Australia has formally agreed to a deal to help build a 4,000km (2,500 mile) internet cable to the Solomon Islands.
The Solomon Islands, a small Pacific nation, had originally given the contract to Chinese company Huawei.
Prime Minister Rick Houenipwela has said the decision followed “concerns raised by Australia”, which neither nation has elaborated upon.
Analysts say Canberra is concerned about China’s influence in the region, a subject of recent Australian debate.
Australian Prime Minister Malcolm Turnbull said on Wednesday: “As we step up our engagement in the Pacific, we are working as partners with Solomon Islands more closely than ever to ensure stability, security and prosperity in the region.”
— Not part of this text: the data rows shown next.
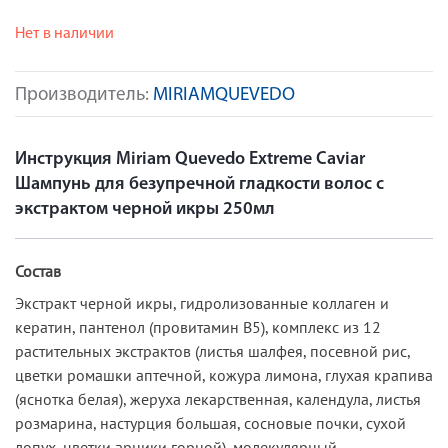
Нет в наличии
Производитель:
MIRIAMQUEVEDO
Инструкция Miriam Quevedo Extreme Caviar
Шампунь для безупречной гладкости волос с
экстрактом черной икры 250мл
Состав
Экстракт черной икры, гидролизованные коллаген и
кератин, пантенол (провитамин В5), комплекс из 12
растительных экстрактов (листья шалфея, посевной рис,
цветки ромашки аптечной, кожура лимона, глухая крапива
(яснотка белая), жеруха лекарственная, календула, листья
розмарина, настурция большая, сосновые почки, сухой
лопух, цветки арники горной), молекулярный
Australia is expected to commit about A$100m (£56m;$75m) of its foreign aid budget to the project.
The deal will bring high-speed internet to the island chain via an underwater cable from Sydney. Australia agreed to a similar deal with Papua New Guinea last year.
Australia is the dominant source of foreign aid for the Solomon Islands. Last year, Canberra ended a 14-year peacekeeping mission and signed a renewed security agreement.
What is the controversy?
Mr Houenipwela said his country had abandoned its 2016 agreement with Huawei, a private telecommunications giant.
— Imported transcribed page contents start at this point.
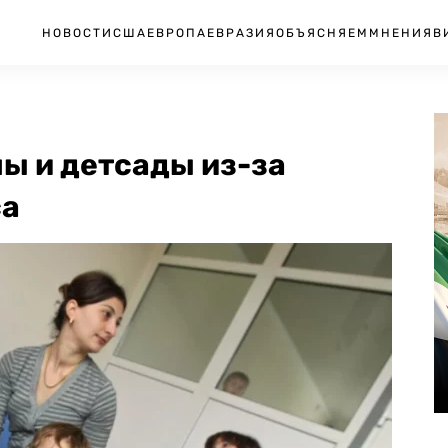
НОВОСТИ
США
ЕВРОПА
ЕВРАЗИЯ
ОБЪЯСНЯЕМ
МНЕНИЯ
В
ы и детсады из-за
са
“We have had some concerns raised with us by Australia, and I guess that was the trigger for us to change from Huawei to now the arrangements we are now working with Australia on,” he said last week.
Canberra has previously blocked Huawei from taking part in Australian infrastructure projects, citing national security concerns.
The Australian Broadcasting Corporation reported that Australian spy chiefs had been opposed to Huawei’s deal with the Solomon Islands, arguing it might compromise the security of infrastructure in both nations.
Australia is keen to offset what it sees as efforts by China to gain regional influence, according to Peter Jennings, executive director of think tank Australian Strategic Policy Institute.
“Our government was very concerned about the prospect of Huawei providing the Solomons with its sole internet access connection, because that does create an opportunity for an intelligence organisation to monitor all of the communications traffic coming in and out of the island,” he told the BBC.
Tensions between Australia and China have been strained in recent times after Canberra announced new laws designed to prevent foreign interference.
Beijing has dismissed allegations of political interference in Australia as “hysteria”.